Tokyo, 28 October, /AJMEDIA/
Iraqi lawmakers approved a new government Thursday after a year-long crisis triggered by contested elections, the office of the prime minister said, AJMEDIA reports citing Al Arabiya.
“The government of Prime Minister Mohammed Shia al-Sudani has obtained the confidence of the National Assembly,” his office said in a statement after the vote.
Sudani was chosen earlier this month to form a new government following months of infighting between key Shia Muslim factions that has paralyzed political life for months.
The movement of Moqtada al-Sadr, Sudani’s rival in Iraq’s majority Shia camp, refused to join the government.
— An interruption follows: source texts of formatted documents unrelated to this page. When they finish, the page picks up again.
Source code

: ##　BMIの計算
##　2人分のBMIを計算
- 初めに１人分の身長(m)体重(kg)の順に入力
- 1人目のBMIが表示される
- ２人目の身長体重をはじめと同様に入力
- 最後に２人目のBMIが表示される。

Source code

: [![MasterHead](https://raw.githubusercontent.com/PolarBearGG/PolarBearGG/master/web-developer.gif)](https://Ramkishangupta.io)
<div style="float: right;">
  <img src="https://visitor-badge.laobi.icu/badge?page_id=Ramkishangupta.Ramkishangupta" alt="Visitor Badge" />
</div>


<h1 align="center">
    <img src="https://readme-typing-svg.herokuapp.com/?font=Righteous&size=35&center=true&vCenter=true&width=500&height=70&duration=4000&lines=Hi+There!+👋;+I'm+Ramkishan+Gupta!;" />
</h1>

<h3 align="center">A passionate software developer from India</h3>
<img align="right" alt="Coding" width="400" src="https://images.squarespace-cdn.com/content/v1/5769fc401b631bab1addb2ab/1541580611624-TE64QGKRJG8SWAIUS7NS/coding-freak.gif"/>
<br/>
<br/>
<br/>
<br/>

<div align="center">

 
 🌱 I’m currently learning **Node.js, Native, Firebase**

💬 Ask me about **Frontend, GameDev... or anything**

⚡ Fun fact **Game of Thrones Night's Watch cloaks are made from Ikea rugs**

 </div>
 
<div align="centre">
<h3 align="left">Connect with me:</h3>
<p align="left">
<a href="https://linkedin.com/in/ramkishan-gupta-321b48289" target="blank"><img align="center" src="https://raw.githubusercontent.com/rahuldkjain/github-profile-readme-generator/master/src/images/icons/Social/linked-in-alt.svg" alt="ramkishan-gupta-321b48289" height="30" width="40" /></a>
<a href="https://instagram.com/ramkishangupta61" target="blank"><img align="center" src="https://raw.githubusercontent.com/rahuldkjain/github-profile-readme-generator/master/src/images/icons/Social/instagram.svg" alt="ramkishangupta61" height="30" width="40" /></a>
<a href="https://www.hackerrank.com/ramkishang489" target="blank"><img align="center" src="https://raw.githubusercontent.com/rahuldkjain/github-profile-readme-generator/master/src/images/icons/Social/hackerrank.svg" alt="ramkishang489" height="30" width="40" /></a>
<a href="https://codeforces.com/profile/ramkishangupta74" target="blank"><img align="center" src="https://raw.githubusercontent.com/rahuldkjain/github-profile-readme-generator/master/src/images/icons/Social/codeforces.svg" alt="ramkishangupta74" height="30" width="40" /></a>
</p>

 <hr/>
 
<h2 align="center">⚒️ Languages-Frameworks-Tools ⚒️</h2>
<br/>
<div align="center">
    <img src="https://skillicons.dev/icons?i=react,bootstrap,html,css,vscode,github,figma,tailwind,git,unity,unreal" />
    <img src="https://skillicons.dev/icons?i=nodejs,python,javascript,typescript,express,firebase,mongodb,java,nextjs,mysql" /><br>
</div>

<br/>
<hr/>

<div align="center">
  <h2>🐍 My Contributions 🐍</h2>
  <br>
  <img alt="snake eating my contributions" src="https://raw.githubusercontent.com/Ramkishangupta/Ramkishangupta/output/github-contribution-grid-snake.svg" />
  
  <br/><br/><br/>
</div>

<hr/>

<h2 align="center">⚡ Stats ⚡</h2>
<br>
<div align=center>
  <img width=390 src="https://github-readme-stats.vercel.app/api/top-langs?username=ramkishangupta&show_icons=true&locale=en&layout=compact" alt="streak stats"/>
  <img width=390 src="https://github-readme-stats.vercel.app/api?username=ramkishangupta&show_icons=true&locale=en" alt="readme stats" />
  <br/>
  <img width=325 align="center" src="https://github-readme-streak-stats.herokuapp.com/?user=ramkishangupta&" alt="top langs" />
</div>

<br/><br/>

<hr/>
“Our ministerial team will shoulder the responsibility at this critical period, in which the world is witnessing tremendous political and economic changes and conflicts,” the statement read.
Those changes will “add new challenges to our country, which is already suffering from accumulated crises, that have had economic, social, humanitarian and environmental impacts on our citizens,” it added.
Sudani, nominated on October 13, had the backing of the Coalition for the Administration of the State, which includes the Coordination Framework, an alliance of powerful pro-Iran Shiite factions that hold 138 out of 329 seats in parliament.
Other members include a Sunni grouping led by parliament speaker Mohammed al-Halbussi, and two key Kurdish parties.
Under a power-sharing system adopted in Iraq in the aftermath of the 2003 US-led invasion, cabinet posts are shared between Iraq’s ethnic and confessional communities.